▶ [TASK BRIEF] Copy the items from the line with "kingdom: Plantae" up to and including the line with "common name: Water-shield", substituting "vernacular name" for "common name" and keeping everything else unchanged.

-- START RECORDS FOR PROCESSING --

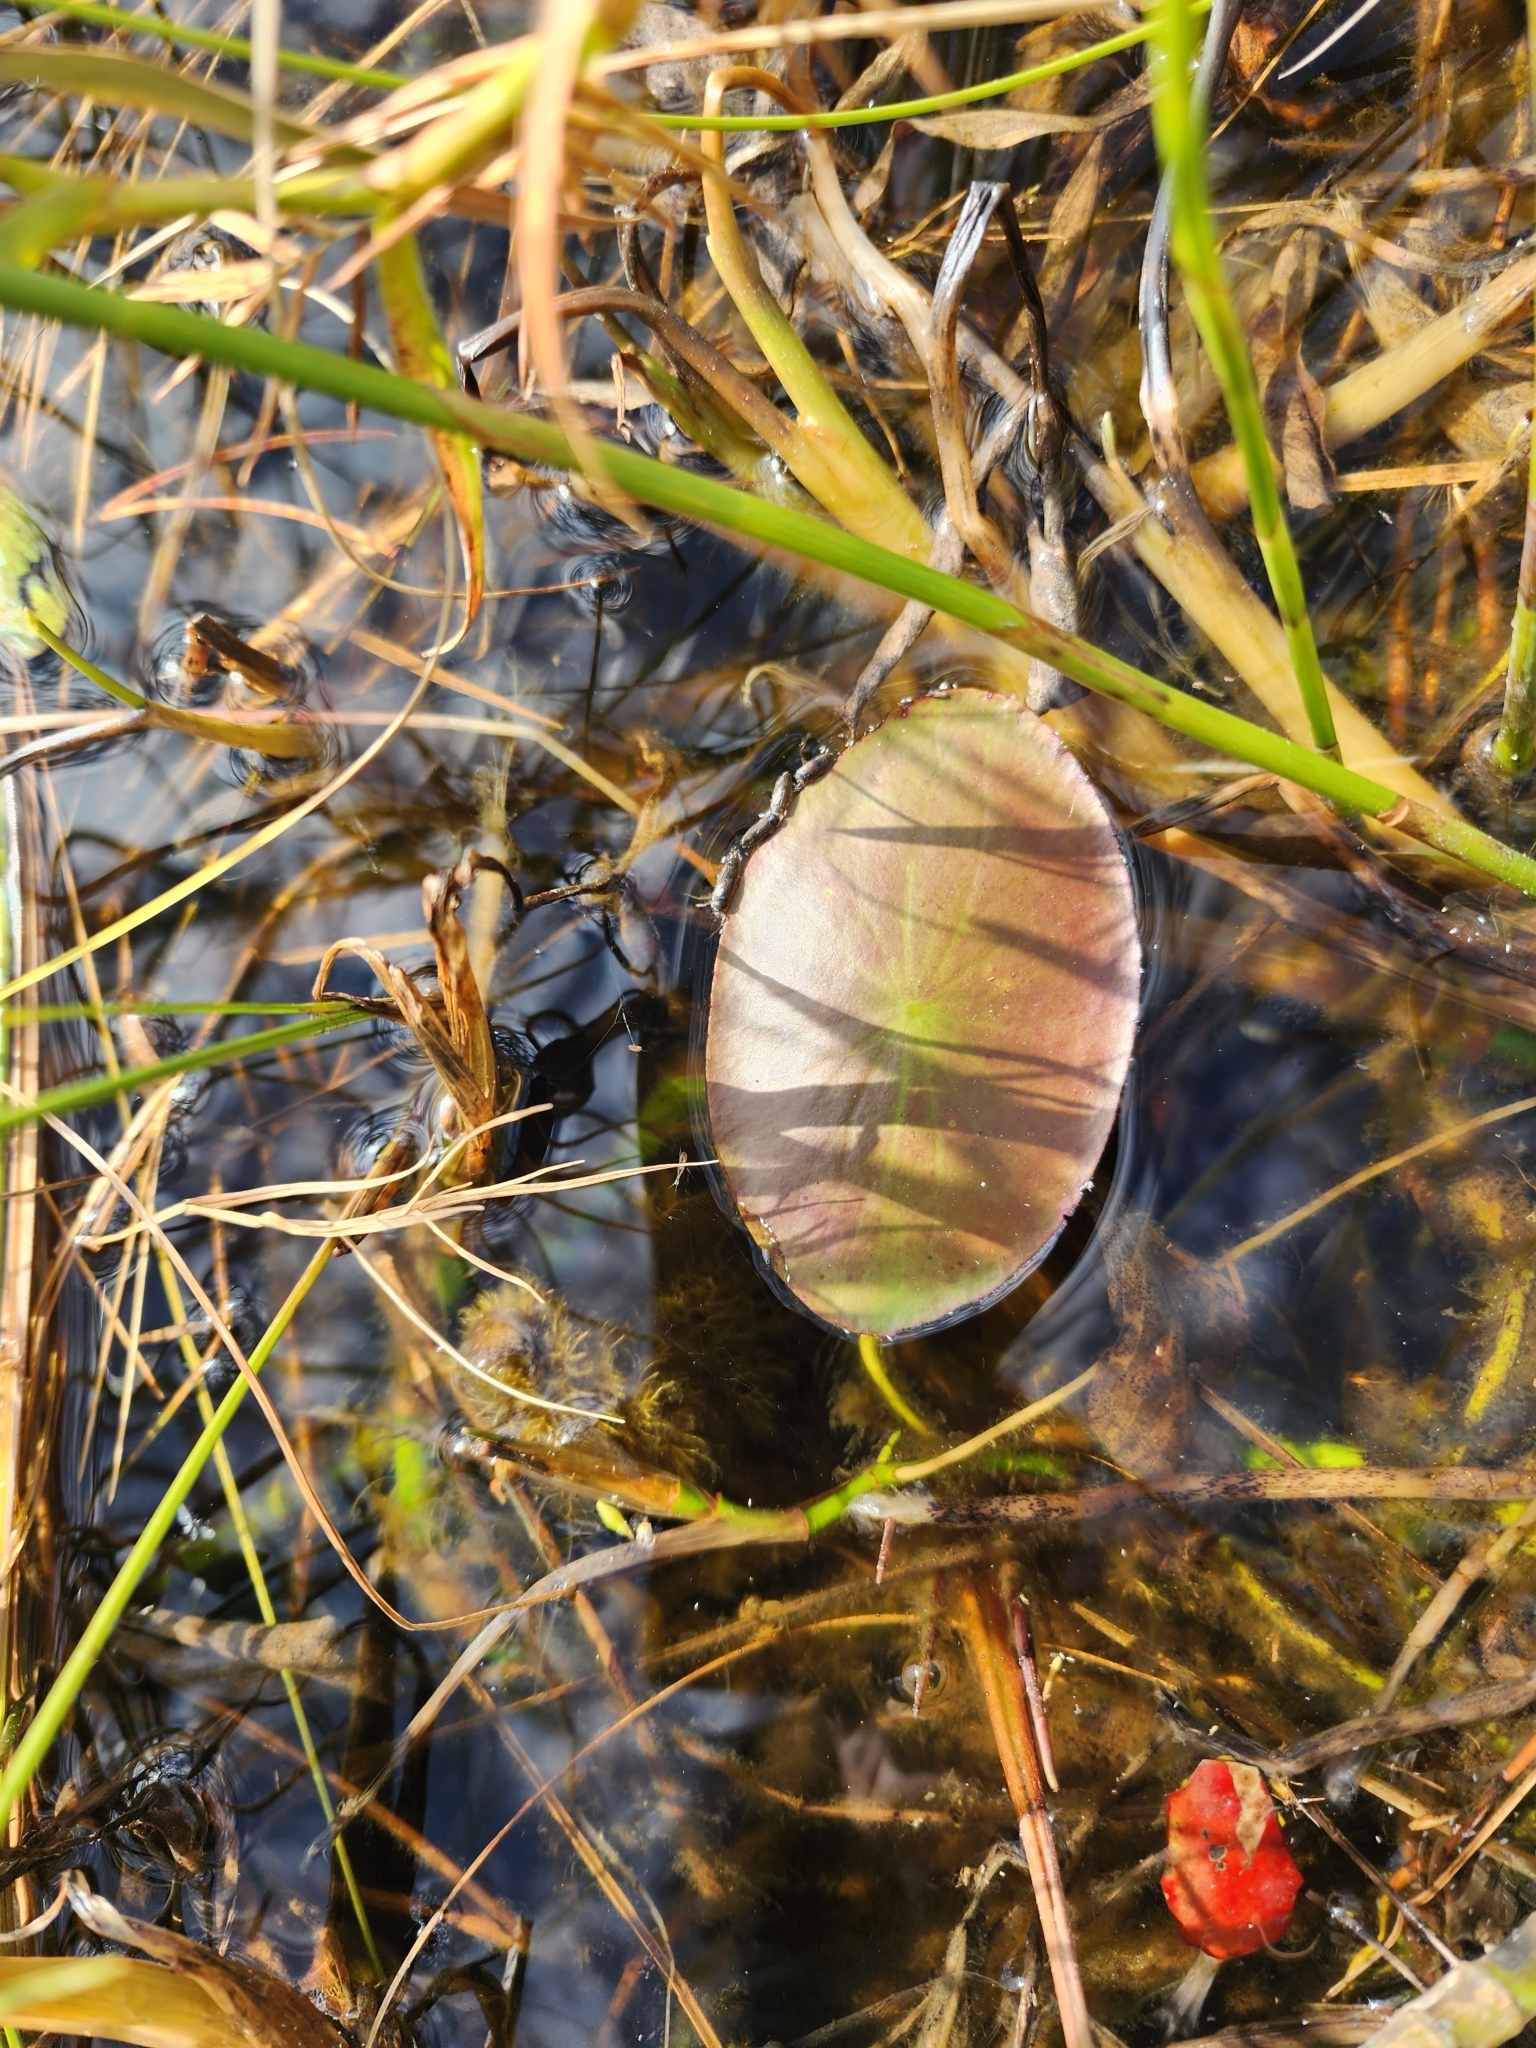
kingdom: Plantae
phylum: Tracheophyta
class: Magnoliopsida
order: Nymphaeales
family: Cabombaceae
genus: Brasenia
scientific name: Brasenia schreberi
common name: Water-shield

-- END RECORDS FOR PROCESSING --
-- START RECORDS FOR PROCESSING --

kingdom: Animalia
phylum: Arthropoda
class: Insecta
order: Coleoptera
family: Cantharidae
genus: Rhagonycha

-- END RECORDS FOR PROCESSING --
-- START RECORDS FOR PROCESSING --

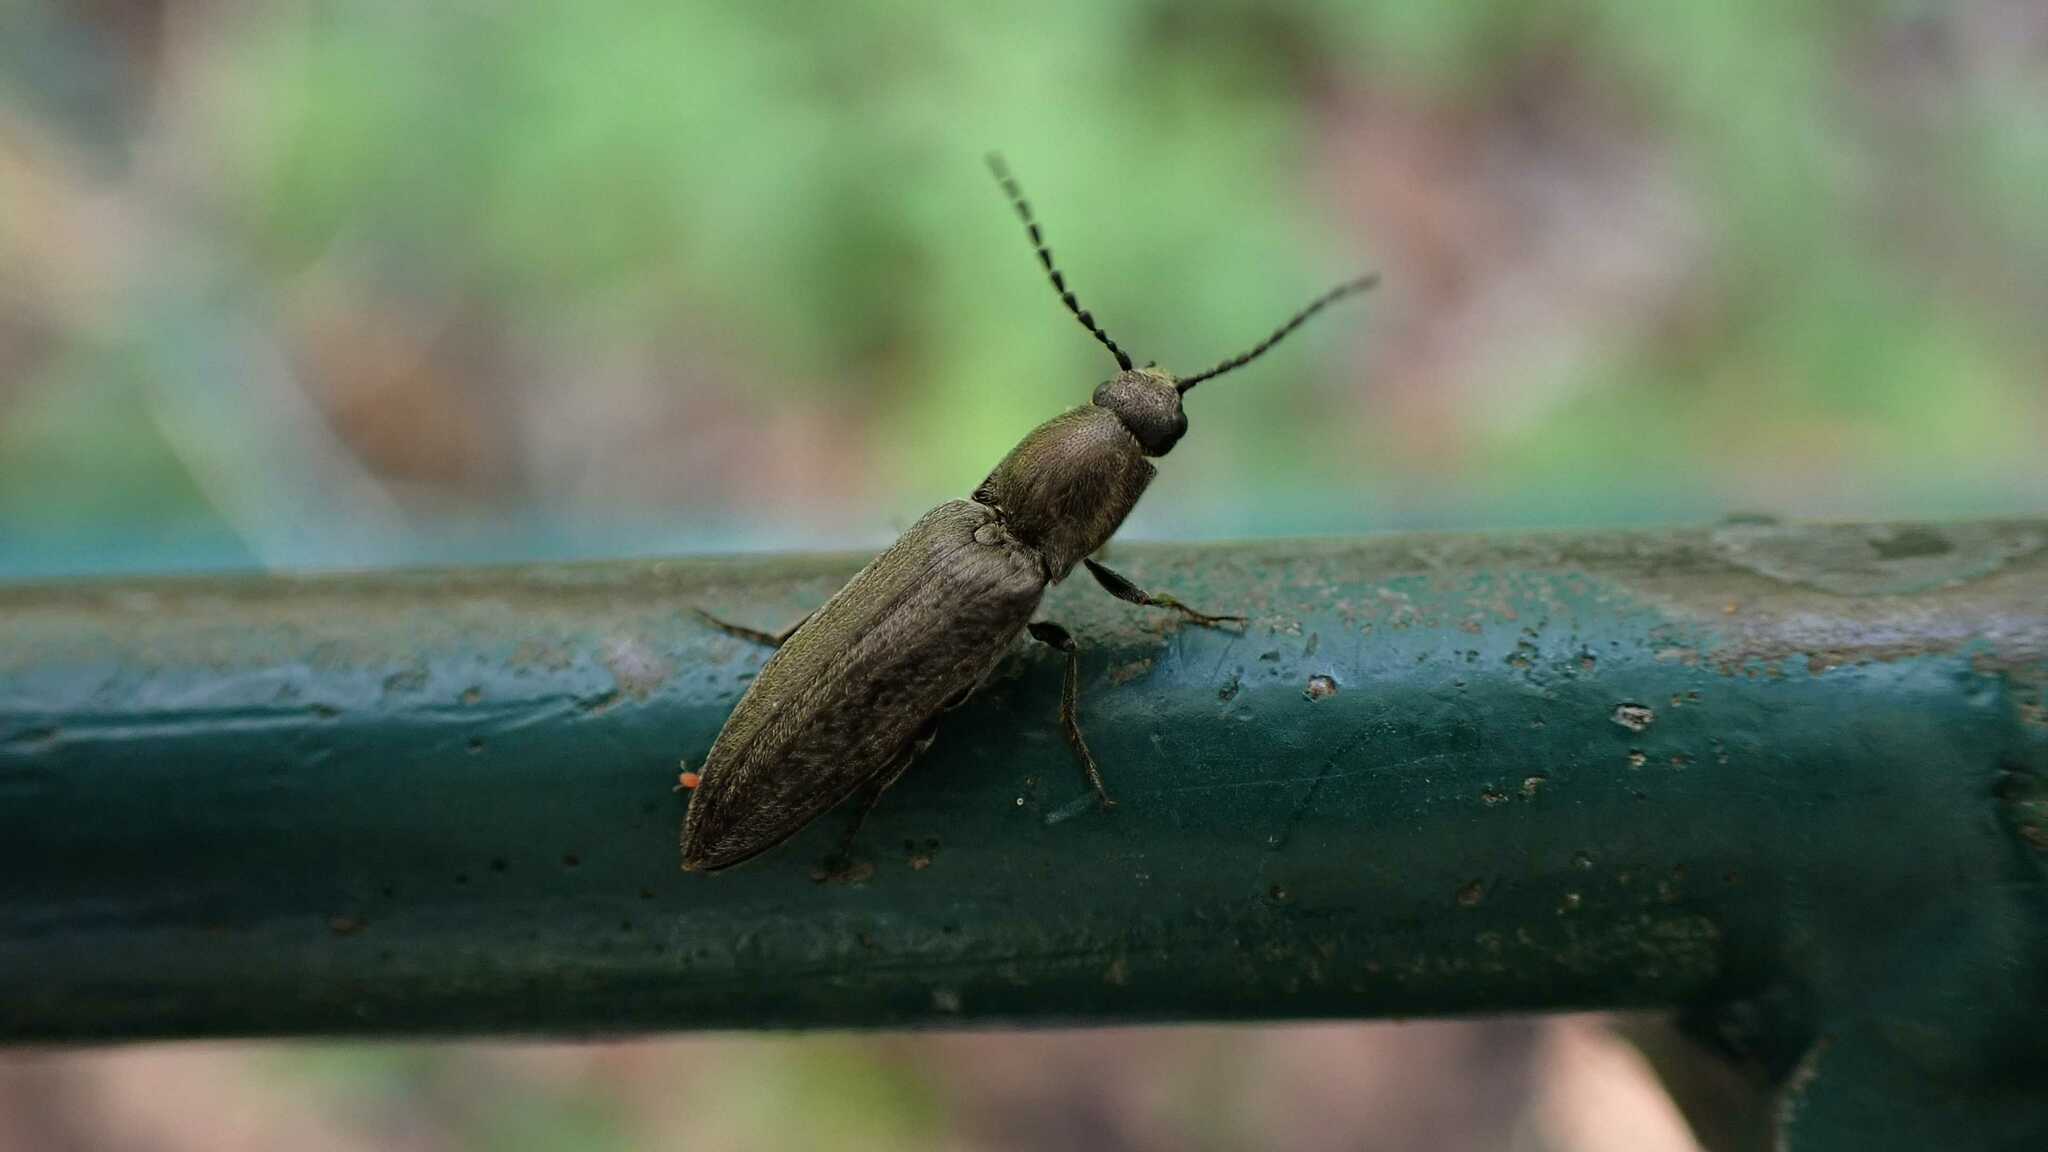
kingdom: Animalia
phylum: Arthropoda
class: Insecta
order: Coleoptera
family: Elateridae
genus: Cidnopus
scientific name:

-- END RECORDS FOR PROCESSING --

▶ [SOLUTION BELOW]
kingdom: Plantae
phylum: Tracheophyta
class: Magnoliopsida
order: Nymphaeales
family: Cabombaceae
genus: Brasenia
scientific name: Brasenia schreberi
vernacular name: Water-shield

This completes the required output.